• _Work to complete_
Convert the text lines in the entries below into a Markdown table with a "Row" column for the row number and a "Line" column for the line, skipping blank lines. Leave the pictures out of the table.

[Dataset excerpts]
--- START ---

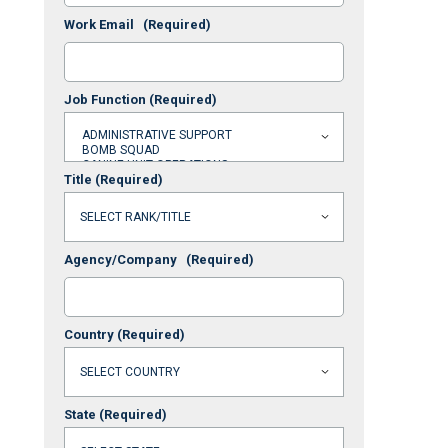
Work Email
(Required)
Job Function
(Required)
Title
(Required)
Agency/Company
(Required)
Country
(Required)
State
(Required)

--- END ---

• _Answer to the exercise_
| Row | Line |
|---|---|
| 1 | Work Email |
| 2 | (Required) |
| 3 | Job Function |
| 4 | (Required) |
| 5 | Title |
| 6 | (Required) |
| 7 | Agency/Company |
| 8 | (Required) |
| 9 | Country |
| 10 | (Required) |
| 11 | State |
| 12 | (Required) |